* Your assignment: Restate word for word the lines of the entries below, starting with the line that holds "The lowest I<sub>Q</sub>" and ending with the line that holds "Input Offset Nulling", and no others.

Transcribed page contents
========

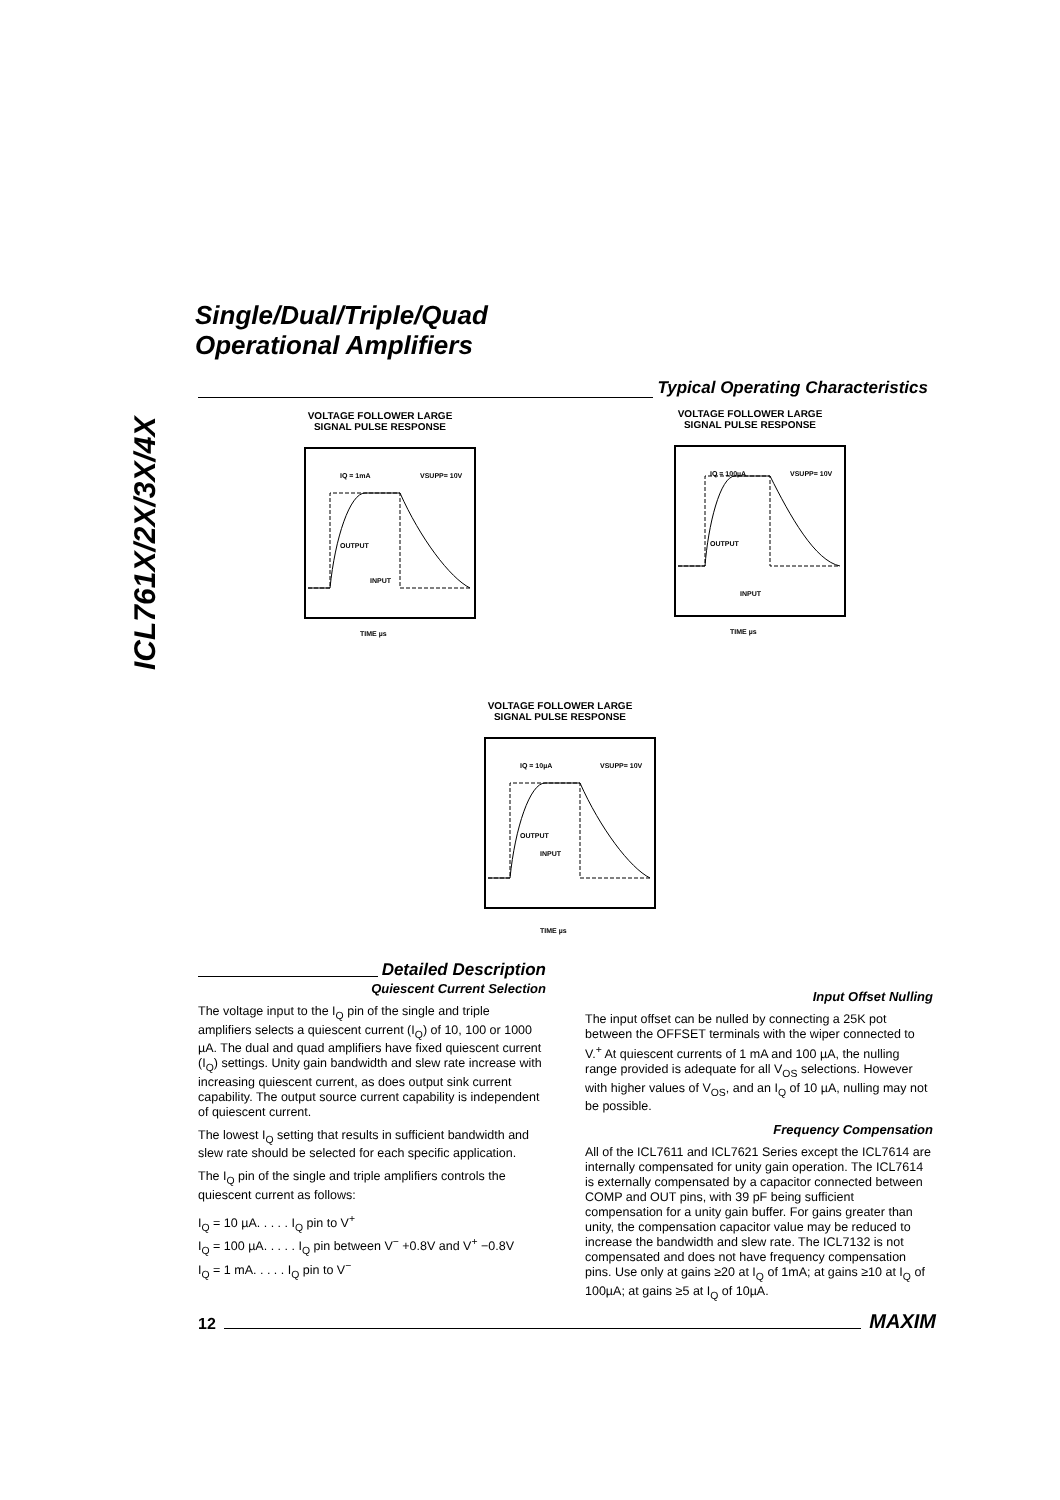ICL761X/2X/3X/4X
Single/Dual/Triple/Quad
Operational Amplifiers
Typical Operating Characteristics
VOLTAGE FOLLOWER LARGE
SIGNAL PULSE RESPONSE
IQ = 1mA
VSUPP= 10V
OUTPUT
INPUT
TIME µs
VOLTAGE FOLLOWER LARGE
SIGNAL PULSE RESPONSE
IQ = 100µA
VSUPP= 10V
OUTPUT
INPUT
TIME µs
VOLTAGE FOLLOWER LARGE
SIGNAL PULSE RESPONSE
IQ = 10µA
VSUPP= 10V
OUTPUT
INPUT
TIME µs
Detailed Description
Quiescent Current Selection
The voltage input to the I<sub>Q</sub> pin of the single and triple amplifiers selects a quiescent current (I<sub>Q</sub>) of 10, 100 or 1000 µA. The dual and quad amplifiers have fixed quiescent current (I<sub>Q</sub>) settings. Unity gain bandwidth and slew rate increase with increasing quiescent current, as does output sink current capability. The output source current capability is independent of quiescent current.
The lowest I<sub>Q</sub> setting that results in sufficient bandwidth and slew rate should be selected for each specific application.
The I<sub>Q</sub> pin of the single and triple amplifiers controls the quiescent current as follows:
I<sub>Q</sub> = 10 µA. . . . . I<sub>Q</sub> pin to V<sup>+</sup>
I<sub>Q</sub> = 100 µA. . . . . I<sub>Q</sub> pin between V<sup>−</sup> +0.8V and V<sup>+</sup> −0.8V
I<sub>Q</sub> = 1 mA. . . . . I<sub>Q</sub> pin to V<sup>−</sup>
Input Offset Nulling
The input offset can be nulled by connecting a 25K pot between the OFFSET terminals with the wiper connected to V.<sup>+</sup> At quiescent currents of 1 mA and 100 µA, the nulling range provided is adequate for all V<sub>OS</sub> selections. However with higher values of V<sub>OS</sub>, and an I<sub>Q</sub> of 10 µA, nulling may not be possible.
Frequency Compensation
All of the ICL7611 and ICL7621 Series except the ICL7614 are internally compensated for unity gain operation. The ICL7614 is externally compensated by a capacitor connected between COMP and OUT pins, with 39 pF being sufficient compensation for a unity gain buffer. For gains greater than unity, the compensation capacitor value may be reduced to increase the bandwidth and slew rate. The ICL7132 is not compensated and does not have frequency compensation pins. Use only at gains ≥20 at I<sub>Q</sub> of 1mA; at gains ≥10 at I<sub>Q</sub> of 100µA; at gains ≥5 at I<sub>Q</sub> of 10µA.
12
MAXIM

========

* Answer to this problem:
The lowest I<sub>Q</sub> setting that results in sufficient bandwidth and slew rate should be selected for each specific application.
The I<sub>Q</sub> pin of the single and triple amplifiers controls the quiescent current as follows:
I<sub>Q</sub> = 10 µA. . . . . I<sub>Q</sub> pin to V<sup>+</sup>
I<sub>Q</sub> = 100 µA. . . . . I<sub>Q</sub> pin between V<sup>−</sup> +0.8V and V<sup>+</sup> −0.8V
I<sub>Q</sub> = 1 mA. . . . . I<sub>Q</sub> pin to V<sup>−</sup>
Input Offset Nulling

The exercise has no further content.